Windows cmd does not support UNC paths.
That should not be relevant, though. That at most limits the ability
for the current working directory to be a UNC path, without first
mapping it to a drive letter. But it really should not affect the
ability to invoke LilyPond and pass in a UNC path for the input file.
Possibly but I would guess that would only matter if you were running
the command in cmd rather than a ps environment.
As an aside, PowerShell does not have the same working directory
limitation, and you can `cd` to a UNC path as you wish.

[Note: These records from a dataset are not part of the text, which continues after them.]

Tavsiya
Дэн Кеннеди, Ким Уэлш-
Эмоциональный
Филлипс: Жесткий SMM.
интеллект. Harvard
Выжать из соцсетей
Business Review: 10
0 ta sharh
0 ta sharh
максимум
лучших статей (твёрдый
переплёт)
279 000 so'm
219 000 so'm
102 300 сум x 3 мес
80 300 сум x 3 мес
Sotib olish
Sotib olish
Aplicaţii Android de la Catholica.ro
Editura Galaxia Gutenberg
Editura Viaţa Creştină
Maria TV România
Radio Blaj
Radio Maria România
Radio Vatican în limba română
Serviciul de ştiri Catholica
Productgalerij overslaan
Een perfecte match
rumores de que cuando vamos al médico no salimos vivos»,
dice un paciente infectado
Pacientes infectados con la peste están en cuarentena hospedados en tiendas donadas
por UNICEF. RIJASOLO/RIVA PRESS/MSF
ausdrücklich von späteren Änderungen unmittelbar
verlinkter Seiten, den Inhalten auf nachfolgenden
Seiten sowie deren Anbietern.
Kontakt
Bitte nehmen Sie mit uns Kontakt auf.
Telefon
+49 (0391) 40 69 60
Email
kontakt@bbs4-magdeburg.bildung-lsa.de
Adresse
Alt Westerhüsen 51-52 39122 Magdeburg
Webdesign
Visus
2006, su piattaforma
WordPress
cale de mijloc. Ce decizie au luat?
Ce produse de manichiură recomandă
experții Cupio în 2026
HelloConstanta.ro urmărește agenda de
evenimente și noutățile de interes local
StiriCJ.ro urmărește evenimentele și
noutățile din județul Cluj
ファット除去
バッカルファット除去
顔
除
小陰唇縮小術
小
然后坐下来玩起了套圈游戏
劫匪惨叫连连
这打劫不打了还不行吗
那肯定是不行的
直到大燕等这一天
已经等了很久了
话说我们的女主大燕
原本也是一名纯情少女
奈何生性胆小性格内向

Yes this is true and also of note I could not get LP to use UNC paths
even when run from Powershell, so perhaps your previous paragraph is
making this point?
But back to the issue, if LilyPond is ultimately calling CreateFile
passing in the file path as specified in the command-line arguments,
it should be able to open a UNC-based path providing there are no
permissions issues. What I would suspect is some quirkiness with
MinGW/MSYS and Posix paths such that LilyPond is not generating the
correct API call.
Yes, although that is well beyond my ken.
As such, what would be interesting is to get a Process Monitor capture
of the failing case. That way, we can see which specific file I/O
calls failed and with which errors. Unfortunately, I no longer use
the Windows version of LilyPond, so I cannot immediately test this on
my setup without having to set up a VM first. If it is possible to
run LilyPond in a portable mode without installation, then that would
save significant time getting a test environment.
I can do that perhaps - although I haven't used proc mon for a while.